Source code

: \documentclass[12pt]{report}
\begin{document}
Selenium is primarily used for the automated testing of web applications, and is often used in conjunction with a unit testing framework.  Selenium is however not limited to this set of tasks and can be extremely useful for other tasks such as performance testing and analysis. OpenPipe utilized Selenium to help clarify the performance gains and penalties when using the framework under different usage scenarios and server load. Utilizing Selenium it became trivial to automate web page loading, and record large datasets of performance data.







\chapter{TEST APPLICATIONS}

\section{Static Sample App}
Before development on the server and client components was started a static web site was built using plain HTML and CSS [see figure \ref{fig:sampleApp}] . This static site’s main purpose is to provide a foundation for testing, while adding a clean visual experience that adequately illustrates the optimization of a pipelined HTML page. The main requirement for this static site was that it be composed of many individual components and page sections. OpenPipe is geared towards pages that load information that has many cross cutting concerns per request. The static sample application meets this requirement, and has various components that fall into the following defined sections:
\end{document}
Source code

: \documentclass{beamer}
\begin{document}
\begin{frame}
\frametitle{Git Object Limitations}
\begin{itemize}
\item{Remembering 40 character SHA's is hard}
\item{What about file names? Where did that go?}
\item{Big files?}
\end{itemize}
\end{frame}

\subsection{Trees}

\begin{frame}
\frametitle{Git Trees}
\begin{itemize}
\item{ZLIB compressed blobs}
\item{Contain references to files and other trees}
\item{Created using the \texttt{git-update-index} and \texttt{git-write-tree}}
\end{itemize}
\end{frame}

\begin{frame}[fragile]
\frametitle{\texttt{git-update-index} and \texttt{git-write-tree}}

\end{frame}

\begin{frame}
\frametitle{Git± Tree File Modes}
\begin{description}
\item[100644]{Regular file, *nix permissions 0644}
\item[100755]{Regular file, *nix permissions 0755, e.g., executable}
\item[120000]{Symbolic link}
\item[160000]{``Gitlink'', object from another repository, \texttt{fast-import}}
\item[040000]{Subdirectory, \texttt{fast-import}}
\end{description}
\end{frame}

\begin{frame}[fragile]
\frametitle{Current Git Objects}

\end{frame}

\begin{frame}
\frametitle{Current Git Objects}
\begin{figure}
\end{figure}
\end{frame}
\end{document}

_ _ _ _

Retype all of the data exactly. Leave nothing out.

Source code

: \documentclass[12pt]{report}
\begin{document}
Selenium is primarily used for the automated testing of web applications, and is often used in conjunction with a unit testing framework.  Selenium is however not limited to this set of tasks and can be extremely useful for other tasks such as performance testing and analysis. OpenPipe utilized Selenium to help clarify the performance gains and penalties when using the framework under different usage scenarios and server load. Utilizing Selenium it became trivial to automate web page loading, and record large datasets of performance data.







\chapter{TEST APPLICATIONS}

\section{Static Sample App}
Before development on the server and client components was started a static web site was built using plain HTML and CSS [see figure \ref{fig:sampleApp}] . This static site’s main purpose is to provide a foundation for testing, while adding a clean visual experience that adequately illustrates the optimization of a pipelined HTML page. The main requirement for this static site was that it be composed of many individual components and page sections. OpenPipe is geared towards pages that load information that has many cross cutting concerns per request. The static sample application meets this requirement, and has various components that fall into the following defined sections:
\end{document}
Source code

: \documentclass{beamer}
\begin{document}
\begin{frame}
\frametitle{Git Object Limitations}
\begin{itemize}
\item{Remembering 40 character SHA's is hard}
\item{What about file names? Where did that go?}
\item{Big files?}
\end{itemize}
\end{frame}

\subsection{Trees}

\begin{frame}
\frametitle{Git Trees}
\begin{itemize}
\item{ZLIB compressed blobs}
\item{Contain references to files and other trees}
\item{Created using the \texttt{git-update-index} and \texttt{git-write-tree}}
\end{itemize}
\end{frame}

\begin{frame}[fragile]
\frametitle{\texttt{git-update-index} and \texttt{git-write-tree}}

\end{frame}

\begin{frame}
\frametitle{Git± Tree File Modes}
\begin{description}
\item[100644]{Regular file, *nix permissions 0644}
\item[100755]{Regular file, *nix permissions 0755, e.g., executable}
\item[120000]{Symbolic link}
\item[160000]{``Gitlink'', object from another repository, \texttt{fast-import}}
\item[040000]{Subdirectory, \texttt{fast-import}}
\end{description}
\end{frame}

\begin{frame}[fragile]
\frametitle{Current Git Objects}

\end{frame}

\begin{frame}
\frametitle{Current Git Objects}
\begin{figure}
\end{figure}
\end{frame}
\end{document}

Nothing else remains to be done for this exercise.